Write out the text of every record below word for word, leaving out the pictures.

Stored dataset items:
===

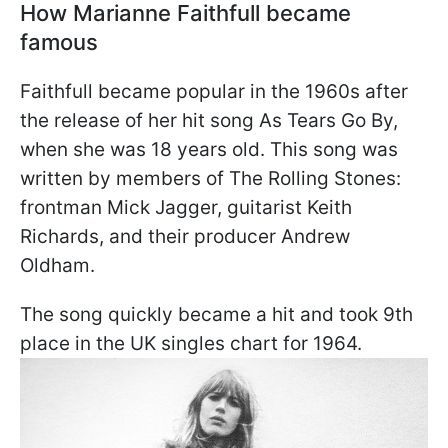
How Marianne Faithfull became
famous
Faithfull became popular in the 1960s after
the release of her hit song As Tears Go By,
when she was 18 years old. This song was
written by members of The Rolling Stones:
frontman Mick Jagger, guitarist Keith
Richards, and their producer Andrew
Oldham.
The song quickly became a hit and took 9th
place in the UK singles chart for 1964.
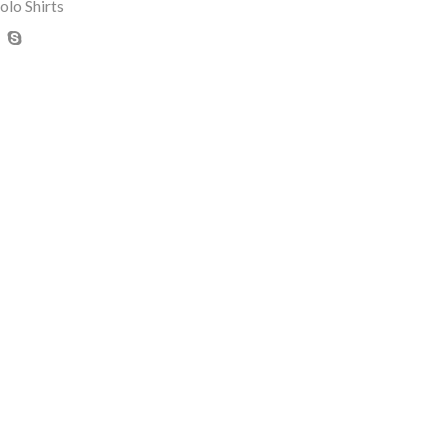
olo Shirts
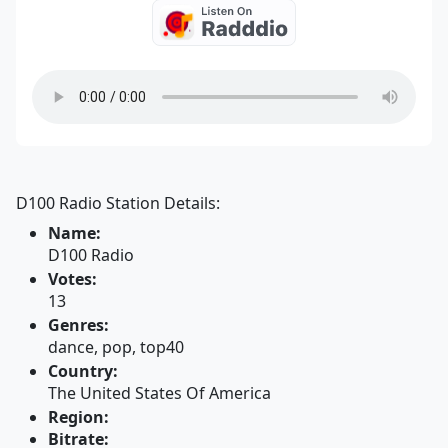
D100 Radio Station Details:
Name:
D100 Radio
Votes:
13
Genres:
dance, pop, top40
Country:
The United States Of America
Region:
Bitrate:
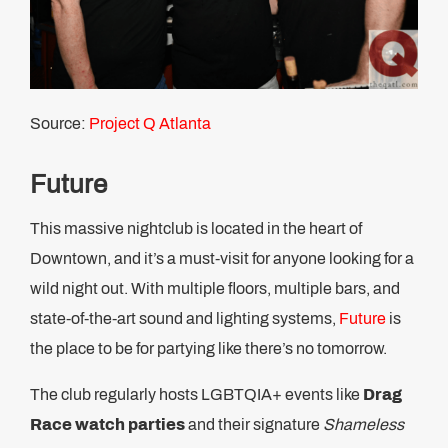
Source:
Project Q Atlanta
Future
This massive nightclub is located in the heart of
Downtown, and it’s a must-visit for anyone looking for a
wild night out. With multiple floors, multiple bars, and
state-of-the-art sound and lighting systems,
Future
is
the place to be for partying like there’s no tomorrow.
The club regularly hosts LGBTQIA+ events like
Drag
Race watch parties
and their signature
Shameless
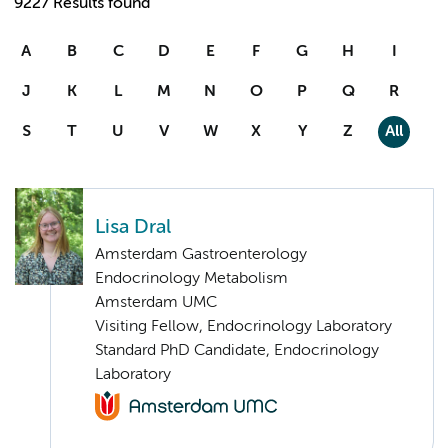
9227 Results found
A
B
C
D
E
F
G
H
I
J
K
L
M
N
O
P
Q
R
S
T
U
V
W
X
Y
Z
All
Lisa Dral
Amsterdam Gastroenterology
Endocrinology Metabolism
Amsterdam UMC
Visiting Fellow, Endocrinology Laboratory
Standard PhD Candidate, Endocrinology
Laboratory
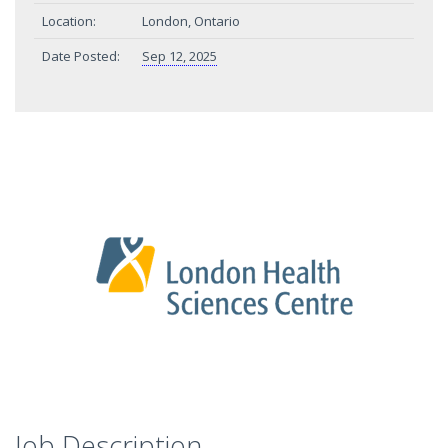
Location:
London, Ontario
Date Posted:
Sep 12, 2025
Job Description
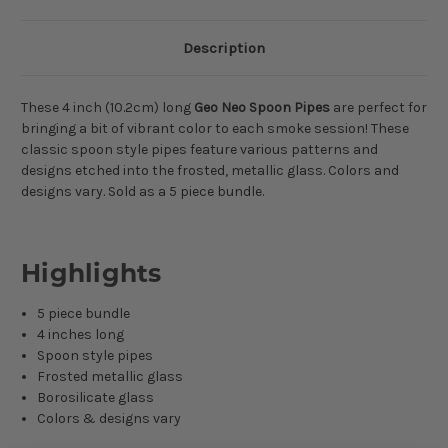
Description
These 4 inch (10.2cm) long
Geo Neo Spoon Pipes
are perfect for
bringing a bit of vibrant color to each smoke session! These
classic spoon style pipes feature various patterns and
designs etched into the frosted, metallic glass. Colors and
designs vary. Sold as a 5 piece bundle.
Highlights
5 piece bundle
4 inches long
Spoon style pipes
Frosted metallic glass
Borosilicate glass
Colors & designs vary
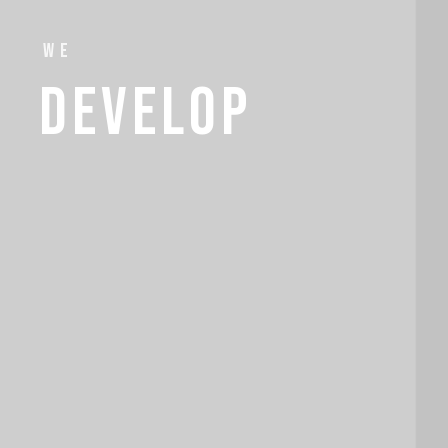
we
develop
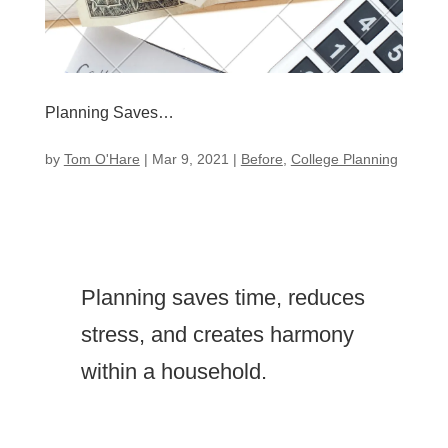
Planning Saves…
by
Tom O'Hare
|
Mar 9, 2021
|
Before
,
College Planning
Planning saves time, reduces
stress, and creates harmony
within a household.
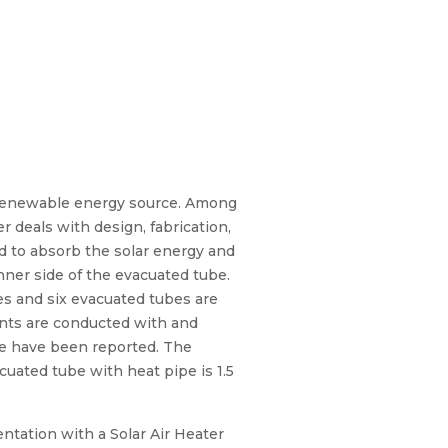
 renewable energy source. Among
 deals with design, fabrication,
d to absorb the solar energy and
nner side of the evacuated tube.
ipes and six evacuated tubes are
ments are conducted with and
ime have been reported. The
uated tube with heat pipe is 1.5
entation with a Solar Air Heater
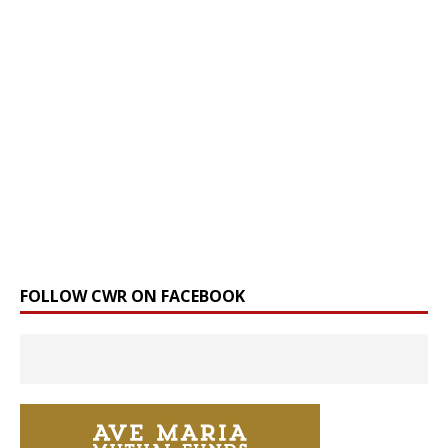
FOLLOW CWR ON FACEBOOK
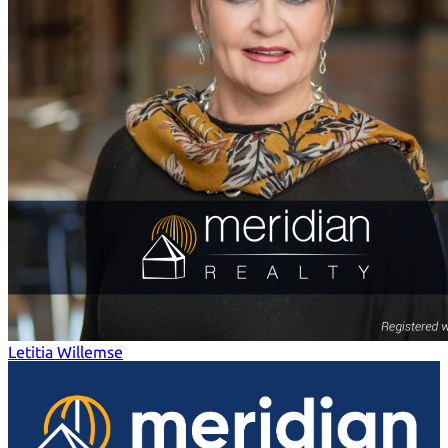
Letitia Willemse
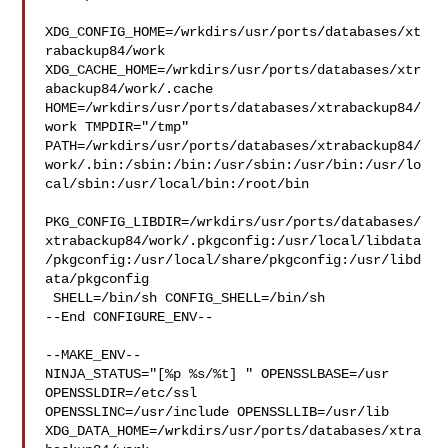
XDG_CONFIG_HOME=/wrkdirs/usr/ports/databases/xt
rabackup84/work  

XDG_CACHE_HOME=/wrkdirs/usr/ports/databases/xtr
abackup84/work/.cache  

HOME=/wrkdirs/usr/ports/databases/xtrabackup84/
work TMPDIR="/tmp" 

PATH=/wrkdirs/usr/ports/databases/xtrabackup84/
work/.bin:/sbin:/bin:/usr/sbin:/usr/bin:/usr/lo
cal/sbin:/usr/local/bin:/root/bin

PKG_CONFIG_LIBDIR=/wrkdirs/usr/ports/databases/
xtrabackup84/work/.pkgconfig:/usr/local/libdata
/pkgconfig:/usr/local/share/pkgconfig:/usr/libd
ata/pkgconfig

 SHELL=/bin/sh CONFIG_SHELL=/bin/sh

--End CONFIGURE_ENV--

--MAKE_ENV--

NINJA_STATUS="[%p %s/%t] " OPENSSLBASE=/usr 
OPENSSLDIR=/etc/ssl 

OPENSSLINC=/usr/include OPENSSLLIB=/usr/lib 

XDG_DATA_HOME=/wrkdirs/usr/ports/databases/xtra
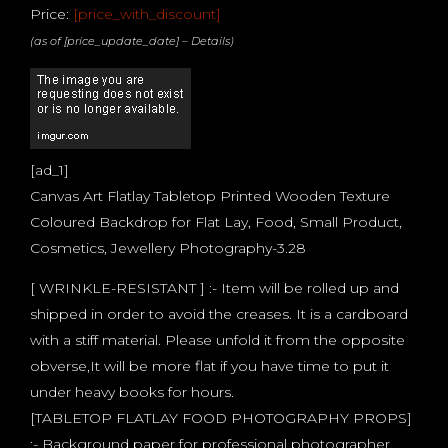
Price:
[price_with_discount]
(as of [price_update_date] –
Details
)
[ad_1]
Canvas Art Flatlay Tabletop Printed Wooden Texture
Coloured Backdrop for Flat Lay, Food, Small Product,
Cosmetics, Jewellery Photography-3.28
[ WRINKLE-RESISTANT ] :- Item will be rolled up and
shipped in order to avoid the creases. It is a cardboard
with a stiff material. Please unfold it from the opposite
obverse,It will be more flat if you have time to put it
under heavy books for hours.
[TABLETOP FLATLAY FOOD PHOTOGRAPHY PROPS]
:- Background paper for professional photographer,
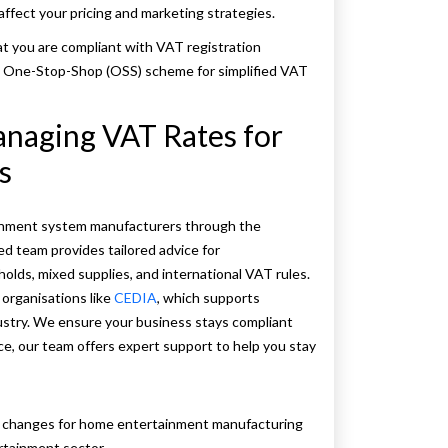
affect your pricing and marketing strategies.
hat you are compliant with VAT registration
e One-Stop-Shop (OSS) scheme for simplified VAT
anaging VAT Rates for
s
ainment system manufacturers through the
d team provides tailored advice for
olds, mixed supplies, and international VAT rules.
organisations like
CEDIA
, which supports
ustry. We ensure your business stays compliant
nce, our team offers expert support to help you stay
T changes for home entertainment manufacturing
rtainment sector.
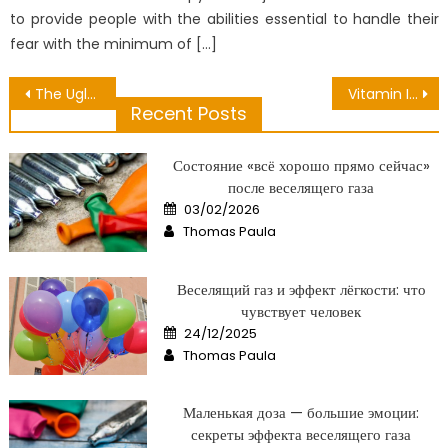
to provide people with the abilities essential to handle their
fear with the minimum of […]
Post
The Ugly Side of Private Medical Laboratory
Vitamin Is Part Of Health – A Summary
Recent Posts
navigation
Состояние «всё хорошо прямо сейчас»
после веселящего газа
Posted
03/02/2026
on
Author
Thomas Paula
Веселящий газ и эффект лёгкости: что
чувствует человек
Posted
24/12/2025
on
Author
Thomas Paula
Маленькая доза — большие эмоции:
секреты эффекта веселящего газа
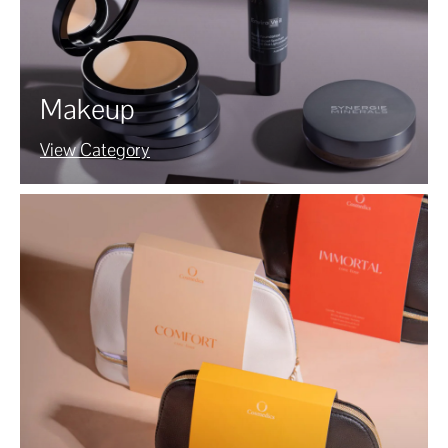
Makeup
View Category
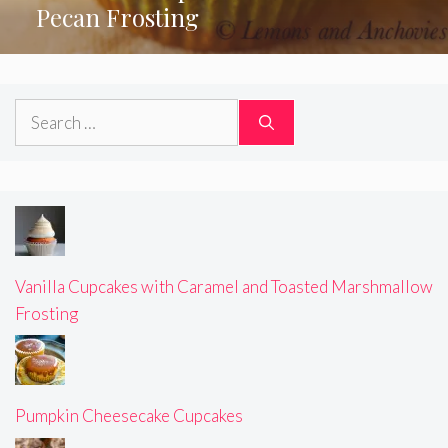
Pecan Frosting
Search
for:
Vanilla Cupcakes with Caramel and Toasted Marshmallow
Frosting
Pumpkin Cheesecake Cupcakes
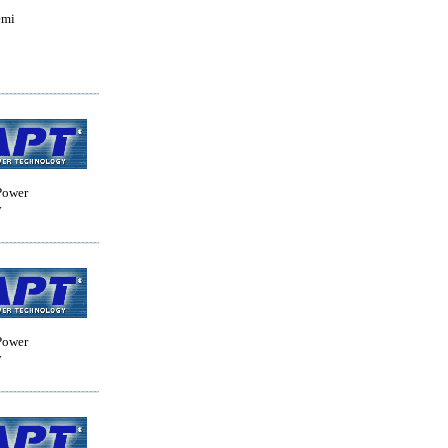
emi
Power
y
Power
y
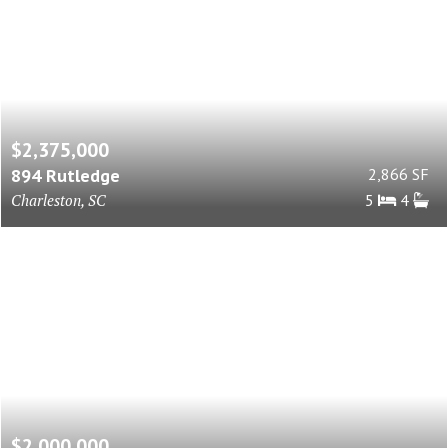
$2,375,000
894 Rutledge
2,866 SF
Charleston, SC
5
4
$2,000,000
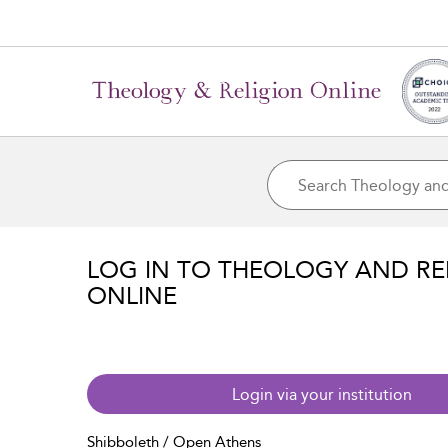
LOG IN TO THEOLOGY AND RE
ONLINE
Login via your institution
Shibboleth / Open Athens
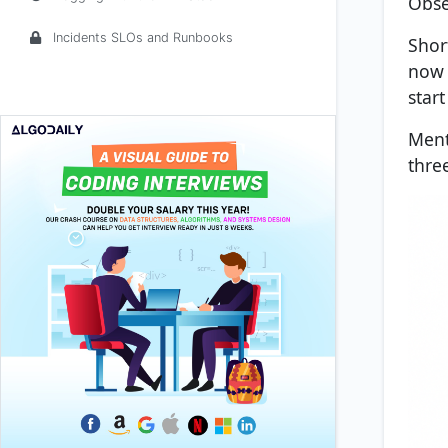
Obse
Incidents SLOs and Runbooks
Shor
now 
start
Ment
thre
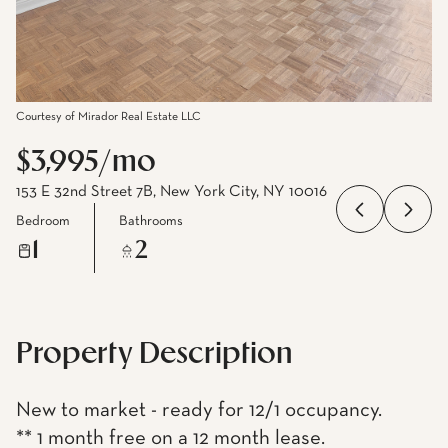
Courtesy of Mirador Real Estate LLC
$3,995/mo
153 E 32nd Street 7B, New York City, NY 10016
Bedroom
Bathrooms
1
2
Property Description
New to market - ready for 12/1 occupancy.
** 1 month free on a 12 month lease.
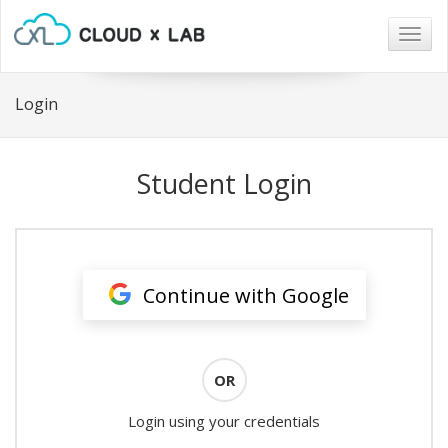
Togg
navig
Login
Student Login
Continue with Google
OR
Login using your credentials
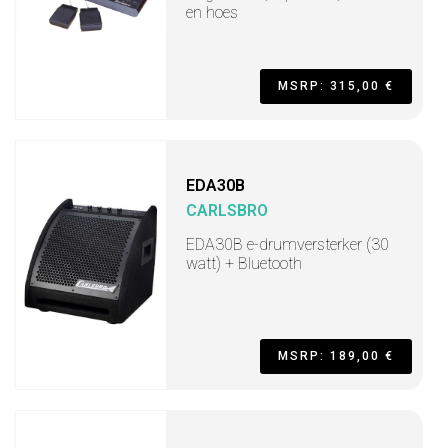
en hoes
MSRP: 315,00 €
EDA30B
CARLSBRO
EDA30B e-drumversterker (30
watt) + Bluetooth
MSRP: 189,00 €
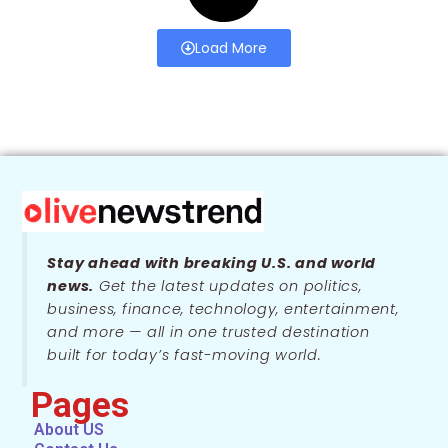
Load More
Stay ahead with breaking U.S. and world
news.
Get the latest updates on politics,
business, finance, technology, entertainment,
and more — all in one trusted destination
built for today’s fast-moving world.
Pages
About US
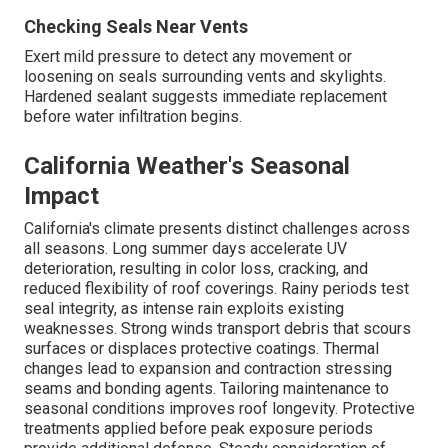
Checking Seals Near Vents
Exert mild pressure to detect any movement or
loosening on seals surrounding vents and skylights.
Hardened sealant suggests immediate replacement
before water infiltration begins.
California Weather's Seasonal
Impact
California's climate presents distinct challenges across
all seasons. Long summer days accelerate UV
deterioration, resulting in color loss, cracking, and
reduced flexibility of roof coverings. Rainy periods test
seal integrity, as intense rain exploits existing
weaknesses. Strong winds transport debris that scours
surfaces or displaces protective coatings. Thermal
changes lead to expansion and contraction stressing
seams and bonding agents. Tailoring maintenance to
seasonal conditions improves roof longevity. Protective
treatments applied before peak exposure periods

===

• [Expected output]
How Marianne Faithfull became
famous
Faithfull became popular in the 1960s after
the release of her hit song As Tears Go By,
when she was 18 years old. This song was
written by members of The Rolling Stones:
frontman Mick Jagger, guitarist Keith
Richards, and their producer Andrew
Oldham.
The song quickly became a hit and took 9th
place in the UK singles chart for 1964.
olo Shirts
D100 Radio Station Details:
Name:
D100 Radio
Votes:
13
Genres:
dance, pop, top40
Country:
The United States Of America
Region:
Bitrate:
Source:
Project Q Atlanta
Future
This massive nightclub is located in the heart of
Downtown, and it’s a must-visit for anyone looking for a
wild night out. With multiple floors, multiple bars, and
state-of-the-art sound and lighting systems,
Future
is
the place to be for partying like there’s no tomorrow.
The club regularly hosts LGBTQIA+ events like
Drag
Race watch parties
and their signature
Shameless
9227 Results found
A
B
C
D
E
F
G
H
I
J
K
L
M
N
O
P
Q
R
S
T
U
V
W
X
Y
Z
All
Lisa Dral
Amsterdam Gastroenterology
Endocrinology Metabolism
Amsterdam UMC
Visiting Fellow, Endocrinology Laboratory
Standard PhD Candidate, Endocrinology
Laboratory
Location:
London, Ontario
Date Posted:
Sep 12, 2025
Job Description
Description
These 4 inch (10.2cm) long
Geo Neo Spoon Pipes
are perfect for
bringing a bit of vibrant color to each smoke session! These
classic spoon style pipes feature various patterns and
designs etched into the frosted, metallic glass. Colors and
designs vary. Sold as a 5 piece bundle.
Highlights
5 piece bundle
4 inches long
Spoon style pipes
Frosted metallic glass
Borosilicate glass
Colors & designs vary
we
develop
Planning Saves…
by
Tom O'Hare
|
Mar 9, 2021
|
Before
,
College Planning
Planning saves time, reduces
stress, and creates harmony
within a household.
 renewable energy source. Among
 deals with design, fabrication,
d to absorb the solar energy and
nner side of the evacuated tube.
ipes and six evacuated tubes are
ments are conducted with and
ime have been reported. The
uated tube with heat pipe is 1.5
entation with a Solar Air Heater
FOLLOW CWR ON FACEBOOK
Letitia Willemse
XDG_CONFIG_HOME=/wrkdirs/usr/ports/databases/xt
rabackup84/work  

XDG_CACHE_HOME=/wrkdirs/usr/ports/databases/xtr
abackup84/work/.cache  

HOME=/wrkdirs/usr/ports/databases/xtrabackup84/
work TMPDIR="/tmp" 

PATH=/wrkdirs/usr/ports/databases/xtrabackup84/
work/.bin:/sbin:/bin:/usr/sbin:/usr/bin:/usr/lo
cal/sbin:/usr/local/bin:/root/bin

PKG_CONFIG_LIBDIR=/wrkdirs/usr/ports/databases/
xtrabackup84/work/.pkgconfig:/usr/local/libdata
/pkgconfig:/usr/local/share/pkgconfig:/usr/libd
ata/pkgconfig

 SHELL=/bin/sh CONFIG_SHELL=/bin/sh

--End CONFIGURE_ENV--

--MAKE_ENV--

NINJA_STATUS="[%p %s/%t] " OPENSSLBASE=/usr 
OPENSSLDIR=/etc/ssl 

OPENSSLINC=/usr/include OPENSSLLIB=/usr/lib 

XDG_DATA_HOME=/wrkdirs/usr/ports/databases/xtra
Price:
[price_with_discount]
(as of [price_update_date] –
Details
)
[ad_1]
Canvas Art Flatlay Tabletop Printed Wooden Texture
Coloured Backdrop for Flat Lay, Food, Small Product,
Cosmetics, Jewellery Photography-3.28
[ WRINKLE-RESISTANT ] :- Item will be rolled up and
shipped in order to avoid the creases. It is a cardboard
with a stiff material. Please unfold it from the opposite
obverse,It will be more flat if you have time to put it
under heavy books for hours.
[TABLETOP FLATLAY FOOD PHOTOGRAPHY PROPS]
:- Background paper for professional photographer,
affect your pricing and marketing strategies.
hat you are compliant with VAT registration
e One-Stop-Shop (OSS) scheme for simplified VAT
anaging VAT Rates for
s
ainment system manufacturers through the
d team provides tailored advice for
olds, mixed supplies, and international VAT rules.
organisations like
CEDIA
, which supports
ustry. We ensure your business stays compliant
nce, our team offers expert support to help you stay
T changes for home entertainment manufacturing
rtainment sector.
to provide people with the abilities essential to handle their
fear with the minimum of […]
Post
The Ugly Side of Private Medical Laboratory
Vitamin Is Part Of Health – A Summary
Recent Posts
navigation
Состояние «всё хорошо прямо сейчас»
после веселящего газа
Posted
03/02/2026
on
Author
Thomas Paula
Веселящий газ и эффект лёгкости: что
чувствует человек
Posted
24/12/2025
on
Author
Thomas Paula
Маленькая доза — большие эмоции:
секреты эффекта веселящего газа
Makeup
View Category
Pecan Frosting
Search
for:
Vanilla Cupcakes with Caramel and Toasted Marshmallow
Frosting
Pumpkin Cheesecake Cupcakes
emi
Power
y
Power
y
$2,375,000
894 Rutledge
2,866 SF
Charleston, SC
5
4
$2,000,000
LOG IN TO THEOLOGY AND RE
ONLINE
Login via your institution
Shibboleth / Open Athens
Obse
Incidents SLOs and Runbooks
Shor
now 
start
Ment
thre
Courtesy of Mirador Real Estate LLC
$3,995/mo
153 E 32nd Street 7B, New York City, NY 10016
Bedroom
Bathrooms
1
2
Property Description
New to market - ready for 12/1 occupancy.
** 1 month free on a 12 month lease.
Togg
navig
Login
Student Login
Continue with Google
OR
Login using your credentials
en hoes
MSRP: 315,00 €
EDA30B
CARLSBRO
EDA30B e-drumversterker (30
watt) + Bluetooth
MSRP: 189,00 €
Load More
Stay ahead with breaking U.S. and world
news.
Get the latest updates on politics,
business, finance, technology, entertainment,
and more — all in one trusted destination
built for today’s fast-moving world.
Pages
About US
Checking Seals Near Vents
Exert mild pressure to detect any movement or
loosening on seals surrounding vents and skylights.
Hardened sealant suggests immediate replacement
before water infiltration begins.
California Weather's Seasonal
Impact
California's climate presents distinct challenges across
all seasons. Long summer days accelerate UV
deterioration, resulting in color loss, cracking, and
reduced flexibility of roof coverings. Rainy periods test
seal integrity, as intense rain exploits existing
weaknesses. Strong winds transport debris that scours
surfaces or displaces protective coatings. Thermal
changes lead to expansion and contraction stressing
seams and bonding agents. Tailoring maintenance to
seasonal conditions improves roof longevity. Protective
treatments applied before peak exposure periods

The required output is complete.